(Beginning of RECORDS FOR THE TASK)

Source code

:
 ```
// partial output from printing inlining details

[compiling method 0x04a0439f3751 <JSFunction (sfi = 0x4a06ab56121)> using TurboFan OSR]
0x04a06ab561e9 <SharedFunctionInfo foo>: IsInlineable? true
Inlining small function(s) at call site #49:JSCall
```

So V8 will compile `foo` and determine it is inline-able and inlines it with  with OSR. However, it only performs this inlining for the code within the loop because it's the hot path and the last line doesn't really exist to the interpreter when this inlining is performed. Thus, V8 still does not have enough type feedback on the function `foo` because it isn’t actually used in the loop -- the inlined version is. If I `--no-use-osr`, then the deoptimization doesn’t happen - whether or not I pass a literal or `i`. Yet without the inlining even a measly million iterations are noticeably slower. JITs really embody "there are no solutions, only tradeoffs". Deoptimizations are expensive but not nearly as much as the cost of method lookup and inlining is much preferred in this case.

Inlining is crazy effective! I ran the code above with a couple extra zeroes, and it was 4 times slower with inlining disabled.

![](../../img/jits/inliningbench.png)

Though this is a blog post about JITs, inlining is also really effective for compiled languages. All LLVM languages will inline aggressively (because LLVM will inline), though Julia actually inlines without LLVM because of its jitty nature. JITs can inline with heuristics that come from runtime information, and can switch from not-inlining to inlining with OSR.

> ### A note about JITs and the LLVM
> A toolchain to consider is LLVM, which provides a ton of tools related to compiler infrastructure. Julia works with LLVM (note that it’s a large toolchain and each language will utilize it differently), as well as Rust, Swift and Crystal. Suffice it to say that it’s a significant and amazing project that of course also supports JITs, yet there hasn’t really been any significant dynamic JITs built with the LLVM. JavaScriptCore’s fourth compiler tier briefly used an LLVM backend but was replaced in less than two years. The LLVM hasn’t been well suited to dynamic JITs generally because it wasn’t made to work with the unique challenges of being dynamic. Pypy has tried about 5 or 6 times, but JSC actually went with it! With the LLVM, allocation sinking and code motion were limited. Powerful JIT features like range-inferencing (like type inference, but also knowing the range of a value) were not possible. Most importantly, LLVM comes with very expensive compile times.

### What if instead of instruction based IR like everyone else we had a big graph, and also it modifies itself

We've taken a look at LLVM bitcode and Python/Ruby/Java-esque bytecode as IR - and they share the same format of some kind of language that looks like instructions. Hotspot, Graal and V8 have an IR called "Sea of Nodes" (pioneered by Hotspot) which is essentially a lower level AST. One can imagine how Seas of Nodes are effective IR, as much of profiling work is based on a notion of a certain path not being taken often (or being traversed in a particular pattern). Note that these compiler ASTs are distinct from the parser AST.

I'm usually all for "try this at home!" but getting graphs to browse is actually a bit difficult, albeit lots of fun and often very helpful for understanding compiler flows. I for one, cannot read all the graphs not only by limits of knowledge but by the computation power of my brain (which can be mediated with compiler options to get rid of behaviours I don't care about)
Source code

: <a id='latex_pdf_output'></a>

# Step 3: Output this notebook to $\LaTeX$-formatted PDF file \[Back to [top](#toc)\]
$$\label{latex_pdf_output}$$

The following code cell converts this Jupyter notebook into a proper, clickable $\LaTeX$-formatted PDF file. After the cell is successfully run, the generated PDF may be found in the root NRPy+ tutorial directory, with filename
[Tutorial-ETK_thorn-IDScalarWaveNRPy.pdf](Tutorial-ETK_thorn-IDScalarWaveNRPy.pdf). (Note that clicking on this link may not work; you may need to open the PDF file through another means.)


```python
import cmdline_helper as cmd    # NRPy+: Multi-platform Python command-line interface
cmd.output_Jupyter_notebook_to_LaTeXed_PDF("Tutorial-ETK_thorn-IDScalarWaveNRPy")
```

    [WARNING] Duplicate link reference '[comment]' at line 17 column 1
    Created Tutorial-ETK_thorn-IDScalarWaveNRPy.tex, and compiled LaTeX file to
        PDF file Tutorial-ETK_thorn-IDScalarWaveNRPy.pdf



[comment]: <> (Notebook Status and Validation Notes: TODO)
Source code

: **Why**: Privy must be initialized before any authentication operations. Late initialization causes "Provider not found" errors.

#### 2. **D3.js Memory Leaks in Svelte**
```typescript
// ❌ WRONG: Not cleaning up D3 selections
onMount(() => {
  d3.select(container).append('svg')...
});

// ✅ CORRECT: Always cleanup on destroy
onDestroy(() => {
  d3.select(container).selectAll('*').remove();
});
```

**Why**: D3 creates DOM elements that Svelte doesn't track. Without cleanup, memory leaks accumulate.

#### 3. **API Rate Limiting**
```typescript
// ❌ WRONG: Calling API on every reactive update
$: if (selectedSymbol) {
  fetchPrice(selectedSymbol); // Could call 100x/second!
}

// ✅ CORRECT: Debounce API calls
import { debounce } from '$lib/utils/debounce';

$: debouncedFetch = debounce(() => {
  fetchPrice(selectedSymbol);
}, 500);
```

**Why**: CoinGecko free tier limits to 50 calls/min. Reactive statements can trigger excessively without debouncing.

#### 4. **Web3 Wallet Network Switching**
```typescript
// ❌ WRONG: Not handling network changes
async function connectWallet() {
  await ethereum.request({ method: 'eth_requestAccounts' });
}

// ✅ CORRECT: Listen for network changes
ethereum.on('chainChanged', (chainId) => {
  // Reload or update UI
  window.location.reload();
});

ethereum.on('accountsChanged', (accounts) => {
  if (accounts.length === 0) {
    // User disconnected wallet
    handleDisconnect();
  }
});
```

(End of RECORDS FOR THE TASK)

> **WHAT THE TASK ASKS**: Show all lines above holding the word "method".

> **RESULT OF THIS EXERCISE**:
[compiling method 0x04a0439f3751 <JSFunction (sfi = 0x4a06ab56121)> using TurboFan OSR]
So V8 will compile `foo` and determine it is inline-able and inlines it with  with OSR. However, it only performs this inlining for the code within the loop because it's the hot path and the last line doesn't really exist to the interpreter when this inlining is performed. Thus, V8 still does not have enough type feedback on the function `foo` because it isn’t actually used in the loop -- the inlined version is. If I `--no-use-osr`, then the deoptimization doesn’t happen - whether or not I pass a literal or `i`. Yet without the inlining even a measly million iterations are noticeably slower. JITs really embody "there are no solutions, only tradeoffs". Deoptimizations are expensive but not nearly as much as the cost of method lookup and inlining is much preferred in this case.
  await ethereum.request({ method: 'eth_requestAccounts' });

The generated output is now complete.